When it was over, my first reaction was one of elation and relief. It turned out that this was as close to the “right guy” and the “right moment” as I could have hoped for under the circumstances. But I also felt a little annoyed that I hadn't done it sooner. The fact that I was a virgin had stopped me from having sex many times. Mostly, I had been terrified of being rejected when a potential sexual partner found out my dark secret. But now the milestone had passed, I wished I'd gotten it over with a lot sooner and saved myself the psychological agony, the years of feeling shame and embarrassment.
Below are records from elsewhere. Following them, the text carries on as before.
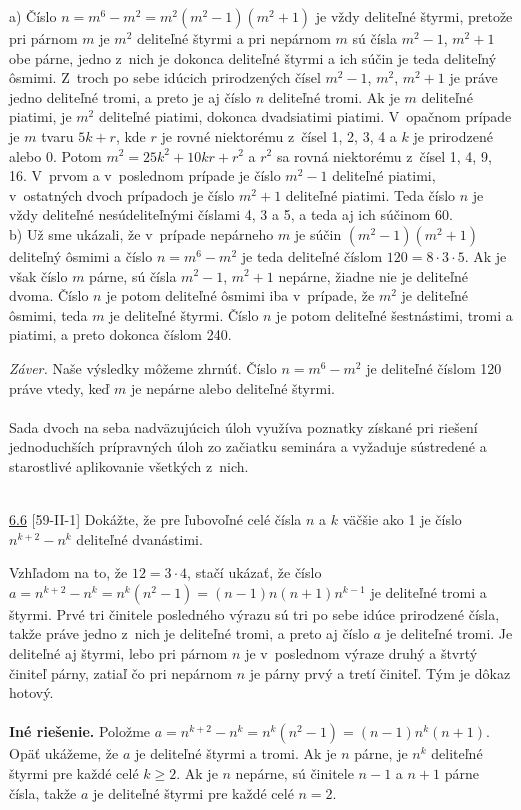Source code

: \rieh a) Číslo $n = m^6 -m^2 = m^2 (m^2-1)(m^2 +1)$ je vždy deliteľné štyrmi, pretože pri párnom $m$ je $m^2$ deliteľné štyrmi a pri nepárnom $m$ sú čísla $m^2-1$, $m^2 +1$ obe párne, jedno z~nich je dokonca deliteľné štyrmi a ich súčin je teda deliteľný ôsmimi. Z~troch po sebe idúcich prirodzených čísel $m^2-1$, $m^2$, $m^2 + 1$ je práve jedno deliteľné tromi, a preto je aj číslo $n$ deliteľné tromi. Ak je $m$ deliteľné piatimi, je $m^2$ deliteľné piatimi, dokonca dvadsiatimi piatimi. V~opačnom prípade je $m$ tvaru $5k + r$, kde $r$ je rovné niektorému z~čísel 1, 2, 3, 4 a $k$ je prirodzené alebo 0. Potom $m^2 = 25k^2 + 10kr + r^2$ a $r^2$ sa rovná niektorému z~čísel 1, 4, 9, 16. V~prvom a v~poslednom prípade je číslo $m^2-1$ deliteľné piatimi, v~ostatných dvoch prípadoch je číslo $m^2 + 1$ deliteľné piatimi. Teda číslo $n$ je vždy deliteľné nesúdeliteľnými číslami 4, 3 a 5, a teda aj ich súčinom 60.\\

b) Už sme ukázali, že v~prípade nepárneho $m$ je súčin $(m^2-1)(m^2 + 1)$ deliteľný ôsmimi a číslo $n = m^6- m^2$ je teda deliteľné číslom $120 = 8 \cdot 3 \cdot 5$. Ak je však číslo $m$ párne, sú čísla $m^2 -1$, $m^2 + 1$ nepárne, žiadne nie je deliteľné dvoma. Číslo $n$ je potom deliteľné ôsmimi iba v~prípade, že $m^2$ je deliteľné ôsmimi, teda $m$ je deliteľné štyrmi. Číslo $n$ je potom deliteľné šestnástimi, tromi a piatimi, a preto dokonca číslom 240.

\textit{Záver.} Naše výsledky môžeme zhrnúť. Číslo $n = m^6 - m^2$ je deliteľné číslom 120 práve vtedy, keď $m$ je nepárne alebo deliteľné štyrmi.\\
\\
\kom Sada dvoch na seba nadväzujúcich úloh využíva poznatky získané pri riešení jednoduchších prípravných úloh zo začiatku seminára a vyžaduje sústredené a starostlivé aplikovanie všetkých z~nich.\\
\\
\begin{tcolorbox}[breakable,notitle,boxrule=0pt,colback=light-gray,colframe=light-gray]\ul{6.6} [59-II-1]
Dokážte, že pre ľubovoľné celé čísla $n$ a $k$ väčšie ako 1 je číslo $n^{k+2} - n^k$ deliteľné dvanástimi.

\end{tcolorbox}

\rieh Vzhľadom na to, že $12 = 3 \cdot 4$, stačí ukázať, že číslo $a = n^{k+2} -  {n^k} = n^k (n^2 - 1) = (n - 1)n(n + 1)n^{k-1}$ je deliteľné tromi a štyrmi. Prvé tri činitele posledného výrazu sú tri po sebe idúce prirodzené čísla, takže práve jedno z~nich je deliteľné tromi, a preto aj číslo $a$ je deliteľné tromi. Je deliteľné aj štyrmi, lebo pri párnom $n$ je v~poslednom výraze druhý a štvrtý činiteľ párny, zatiaľ čo pri nepárnom $n$ je párny prvý a tretí činiteľ. Tým je dôkaz hotový.\\
\\
\textbf{Iné riešenie.} Položme $a = n^{k+2} - n^k = n^k (n^2 - 1) = (n - 1)n^k (n + 1)$. Opäť ukážeme, že $a$ je deliteľné štyrmi a tromi. Ak je $n$ párne, je $n^k$ deliteľné štyrmi pre každé celé $k \geq 2$. Ak je $n$ nepárne, sú činitele $n - 1$ a $n + 1$ párne čísla, takže $a$ je deliteľné štyrmi pre každé celé $n = 2$.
I still feel this way, but another regret has wormed its way into my conscience and has surprised me. In part due to conversations with friends who admitted never "owning" their virginity and in part due to discovering How to Lose Your Virginity, I am now beginning to regret that I was never able to be comfortable with my virginity. It's not that I should have been proud of it —- because, honestly, that would have been asking too much. I wish that I could have at least been more compassionate with myself for being unable or unwilling to have sex before I did. I would be going too far to say that I wish I was still a virgin so I could find that piece of mind. I had fun losing my virginity, but I do wish I found the strength within myself to be happy as a virgin and to fight back against the nagging feeling that I was somehow broken because I hadn't managed to have sex. I hope How to Lose Your Virginity can help others like me find that self-confidence and inner peace that I never found.